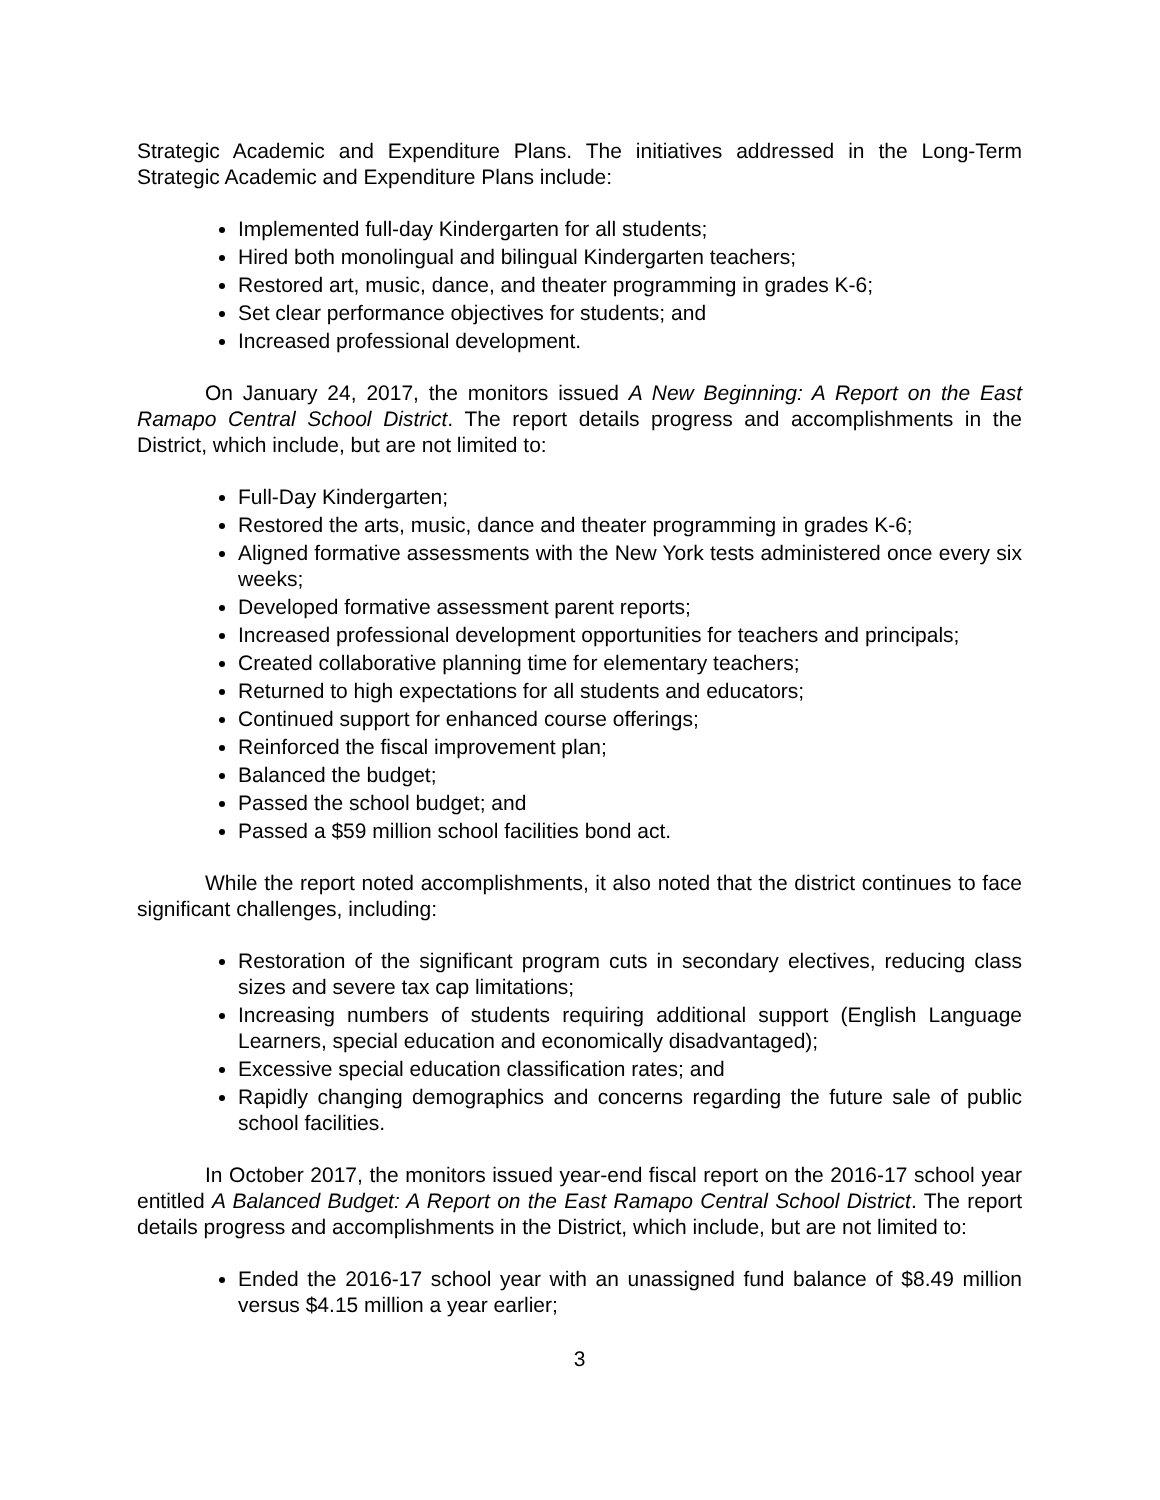Strategic Academic and Expenditure Plans. The initiatives addressed in the Long-Term Strategic Academic and Expenditure Plans include:
Implemented full-day Kindergarten for all students;
Hired both monolingual and bilingual Kindergarten teachers;
Restored art, music, dance, and theater programming in grades K-6;
Set clear performance objectives for students; and
Increased professional development.
On January 24, 2017, the monitors issued A New Beginning: A Report on the East Ramapo Central School District. The report details progress and accomplishments in the District, which include, but are not limited to:
Full-Day Kindergarten;
Restored the arts, music, dance and theater programming in grades K-6;
Aligned formative assessments with the New York tests administered once every six weeks;
Developed formative assessment parent reports;
Increased professional development opportunities for teachers and principals;
Created collaborative planning time for elementary teachers;
Returned to high expectations for all students and educators;
Continued support for enhanced course offerings;
Reinforced the fiscal improvement plan;
Balanced the budget;
Passed the school budget; and
Passed a $59 million school facilities bond act.
While the report noted accomplishments, it also noted that the district continues to face significant challenges, including:
Restoration of the significant program cuts in secondary electives, reducing class sizes and severe tax cap limitations;
Increasing numbers of students requiring additional support (English Language Learners, special education and economically disadvantaged);
Excessive special education classification rates; and
Rapidly changing demographics and concerns regarding the future sale of public school facilities.
In October 2017, the monitors issued year-end fiscal report on the 2016-17 school year entitled A Balanced Budget: A Report on the East Ramapo Central School District. The report details progress and accomplishments in the District, which include, but are not limited to:
Ended the 2016-17 school year with an unassigned fund balance of $8.49 million versus $4.15 million a year earlier;
3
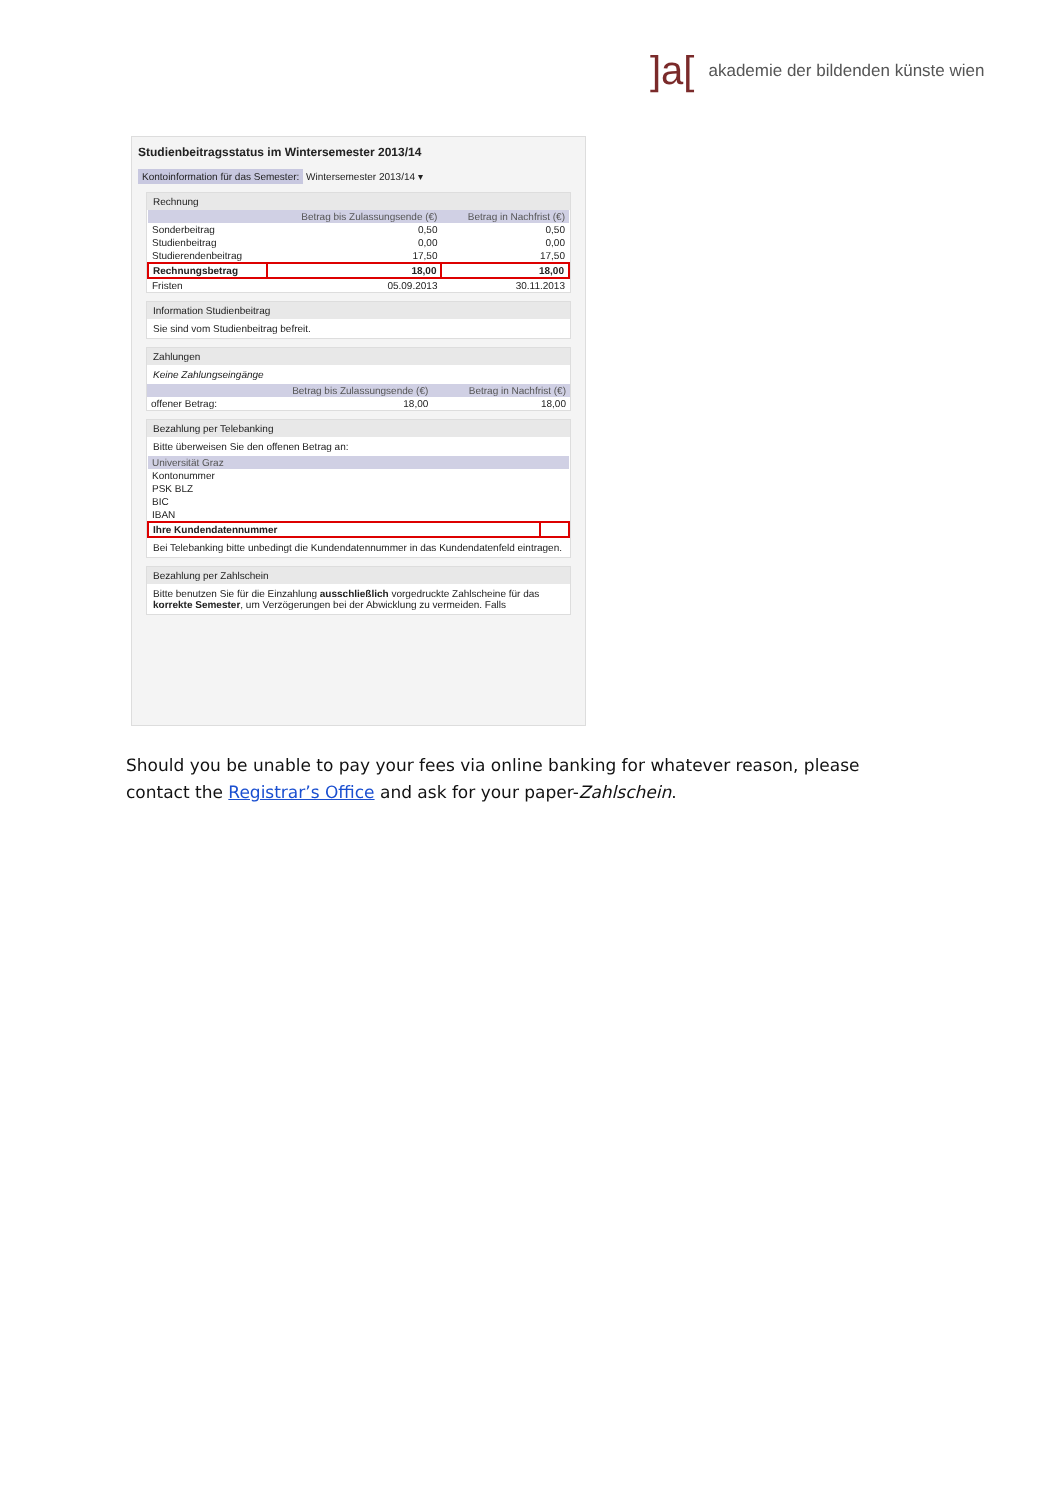]a[akademie der bildenden künste wien
Studienbeitragsstatus im Wintersemester 2013/14
Kontoinformation für das Semester: Wintersemester 2013/14 ▾
Rechnung
| | Betrag bis Zulassungsende (€) | Betrag in Nachfrist (€) |
| --- | --- | --- |
| Sonderbeitrag | 0,50 | 0,50 |
| Studienbeitrag | 0,00 | 0,00 |
| Studierendenbeitrag | 17,50 | 17,50 |
| Rechnungsbetrag | 18,00 | 18,00 |
| Fristen | 05.09.2013 | 30.11.2013 |
Information Studienbeitrag
Sie sind vom Studienbeitrag befreit.
Zahlungen
Keine Zahlungseingänge
| | Betrag bis Zulassungsende (€) | Betrag in Nachfrist (€) |
| --- | --- | --- |
| offener Betrag: | 18,00 | 18,00 |
Bezahlung per Telebanking
Bitte überweisen Sie den offenen Betrag an:
| Universität Graz | |
| --- | --- |
| Kontonummer | |
| PSK BLZ | |
| BIC | |
| IBAN | |
| Ihre Kundendatennummer | |
Bei Telebanking bitte unbedingt die Kundendatennummer in das Kundendatenfeld eintragen.
Bezahlung per Zahlschein
Bitte benutzen Sie für die Einzahlung ausschließlich vorgedruckte Zahlscheine für das korrekte Semester, um Verzögerungen bei der Abwicklung zu vermeiden. Falls
Should you be unable to pay your fees via online banking for whatever reason, please contact the Registrar’s Office and ask for your paper-Zahlschein.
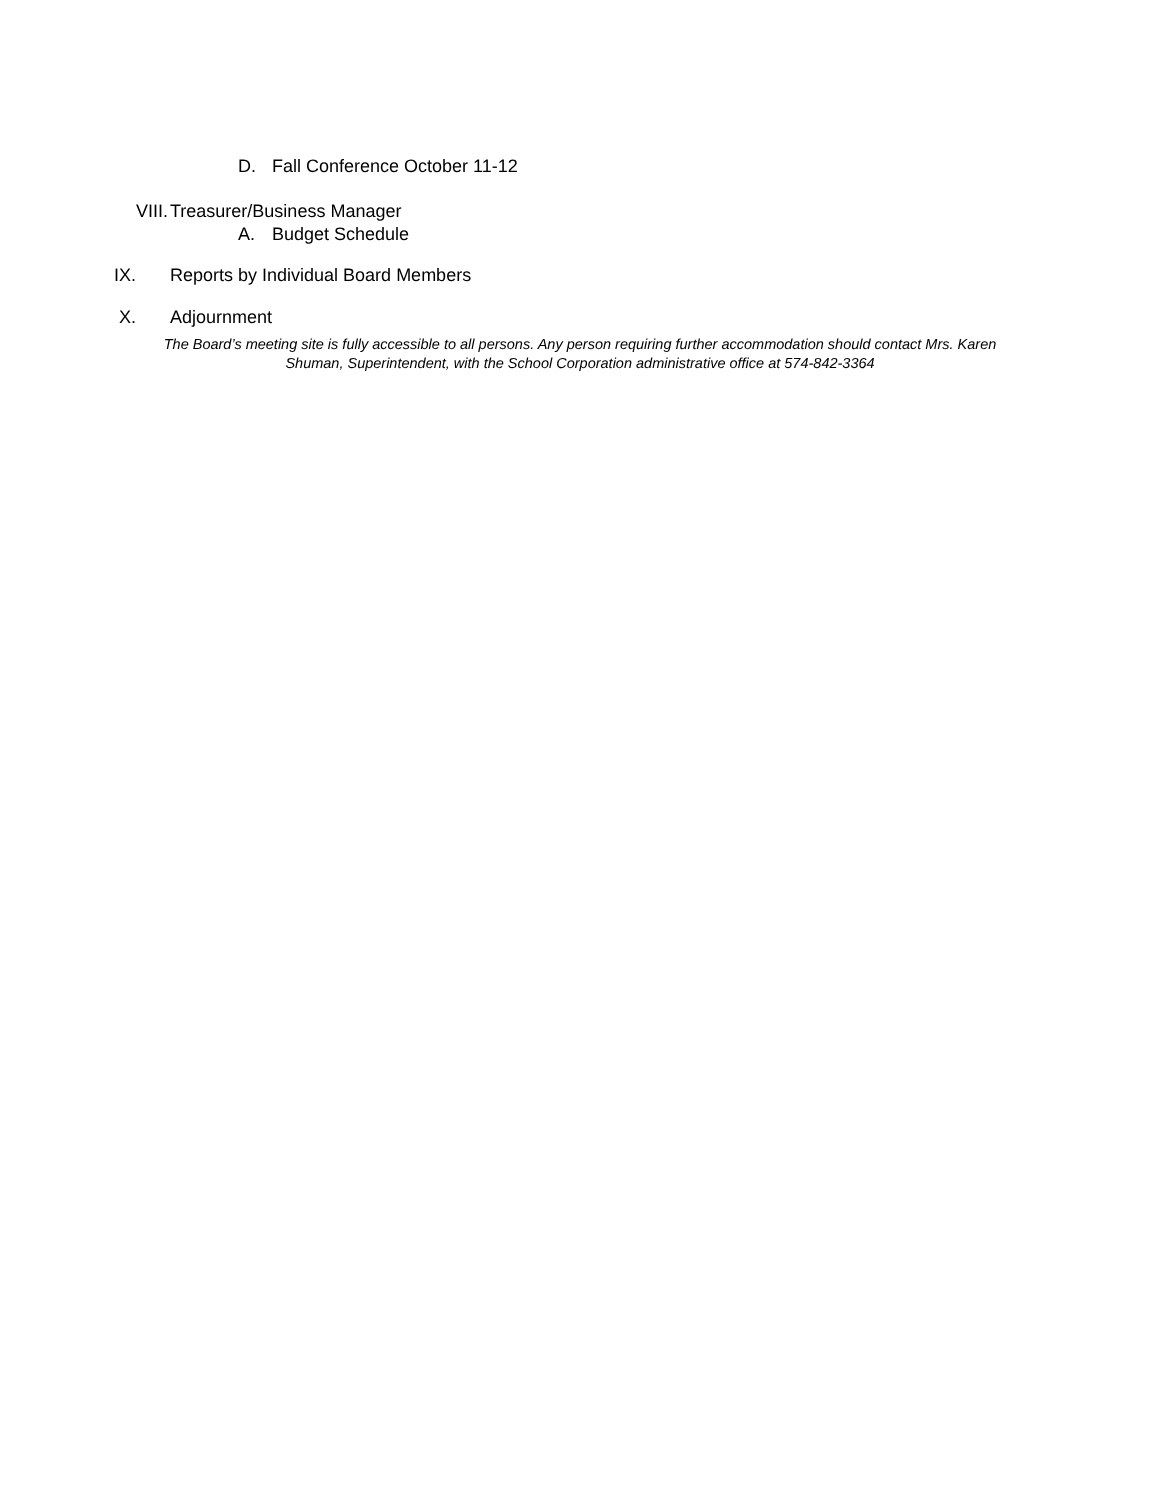D. Fall Conference October 11-12
VIII. Treasurer/Business Manager
A. Budget Schedule
IX. Reports by Individual Board Members
X. Adjournment
The Board’s meeting site is fully accessible to all persons. Any person requiring further accommodation should contact Mrs. Karen Shuman, Superintendent, with the School Corporation administrative office at 574-842-3364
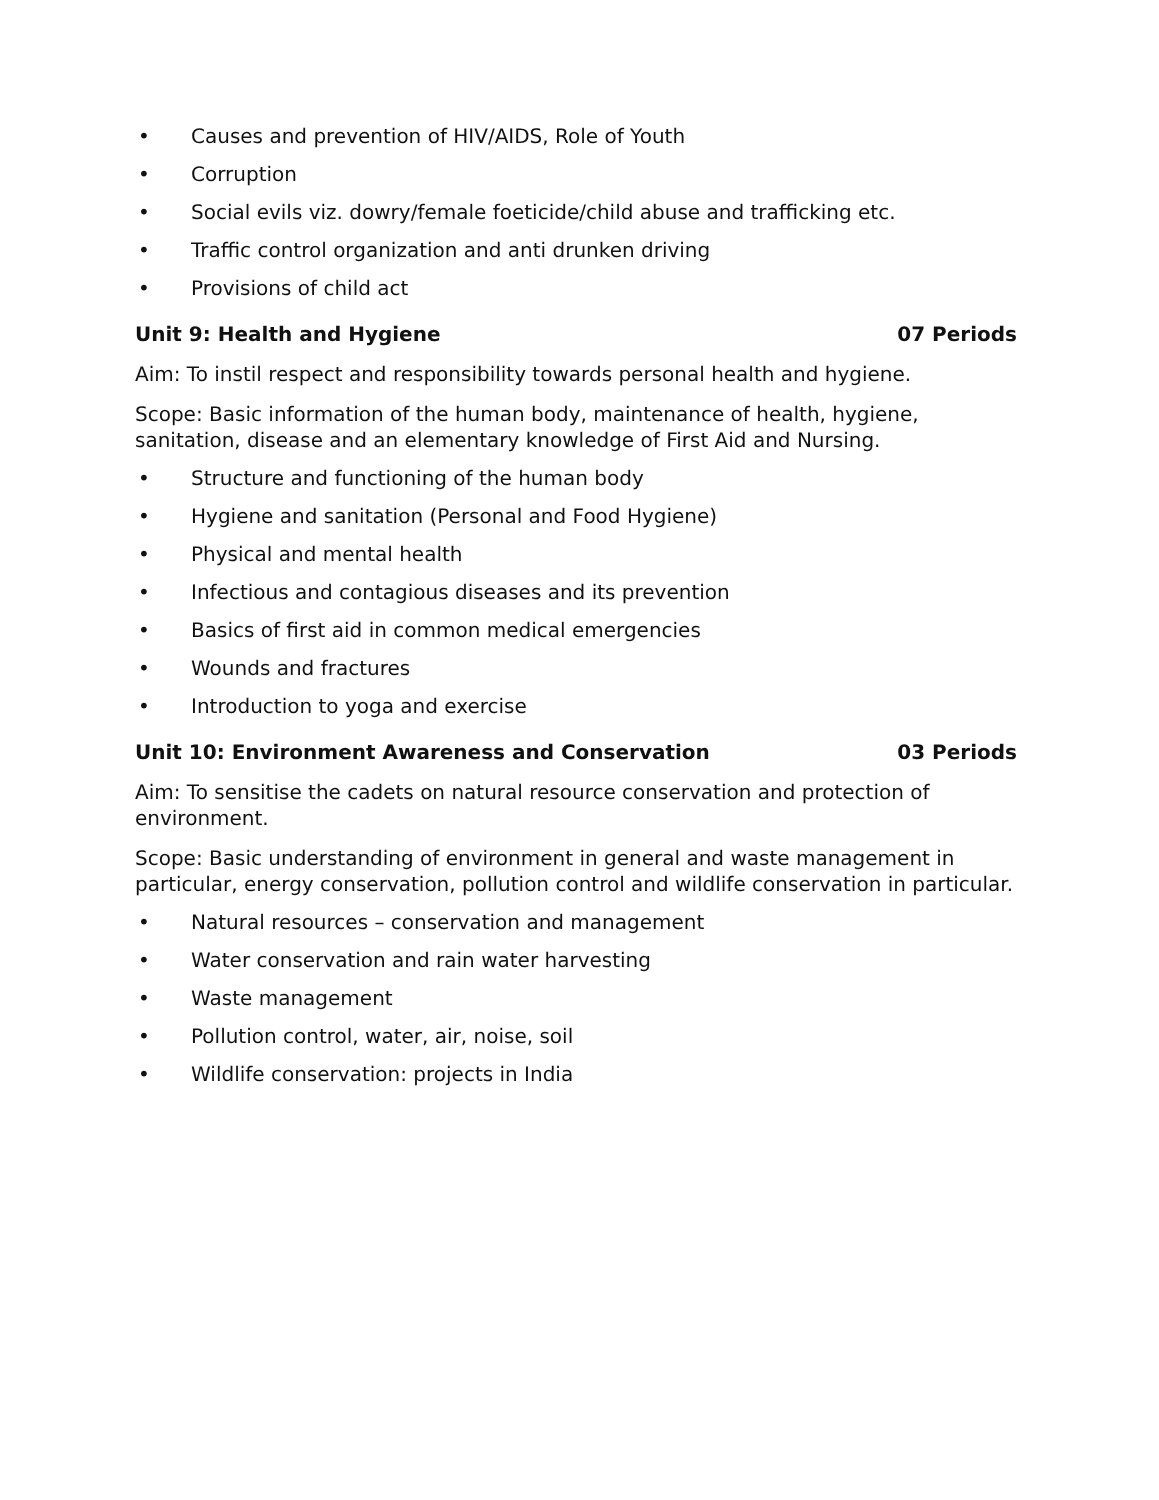• Causes and prevention of HIV/AIDS, Role of Youth
• Corruption
• Social evils viz. dowry/female foeticide/child abuse and trafficking etc.
• Traffic control organization and anti drunken driving
• Provisions of child act
Unit 9: Health and Hygiene 07 Periods
Aim: To instil respect and responsibility towards personal health and hygiene.
Scope: Basic information of the human body, maintenance of health, hygiene, sanitation, disease and an elementary knowledge of First Aid and Nursing.
• Structure and functioning of the human body
• Hygiene and sanitation (Personal and Food Hygiene)
• Physical and mental health
• Infectious and contagious diseases and its prevention
• Basics of first aid in common medical emergencies
• Wounds and fractures
• Introduction to yoga and exercise
Unit 10: Environment Awareness and Conservation 03 Periods
Aim: To sensitise the cadets on natural resource conservation and protection of environment.
Scope: Basic understanding of environment in general and waste management in particular, energy conservation, pollution control and wildlife conservation in particular.
• Natural resources – conservation and management
• Water conservation and rain water harvesting
• Waste management
• Pollution control, water, air, noise, soil
• Wildlife conservation: projects in India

◆ ◆ ◆

What you need to do
Starting at the line containing "IX. Reports by Individual Board Members" and stopping at the line containing "air, noise, soil", output each line exactly as it appears above. Leave out the pictures.

Solution to the exercise
IX. Reports by Individual Board Members
X. Adjournment
The Board’s meeting site is fully accessible to all persons. Any person requiring further accommodation should contact Mrs. Karen Shuman, Superintendent, with the School Corporation administrative office at 574-842-3364
• Causes and prevention of HIV/AIDS, Role of Youth
• Corruption
• Social evils viz. dowry/female foeticide/child abuse and trafficking etc.
• Traffic control organization and anti drunken driving
• Provisions of child act
Unit 9: Health and Hygiene 07 Periods
Aim: To instil respect and responsibility towards personal health and hygiene.
Scope: Basic information of the human body, maintenance of health, hygiene, sanitation, disease and an elementary knowledge of First Aid and Nursing.
• Structure and functioning of the human body
• Hygiene and sanitation (Personal and Food Hygiene)
• Physical and mental health
• Infectious and contagious diseases and its prevention
• Basics of first aid in common medical emergencies
• Wounds and fractures
• Introduction to yoga and exercise
Unit 10: Environment Awareness and Conservation 03 Periods
Aim: To sensitise the cadets on natural resource conservation and protection of environment.
Scope: Basic understanding of environment in general and waste management in particular, energy conservation, pollution control and wildlife conservation in particular.
• Natural resources – conservation and management
• Water conservation and rain water harvesting
• Waste management
• Pollution control, water, air, noise, soil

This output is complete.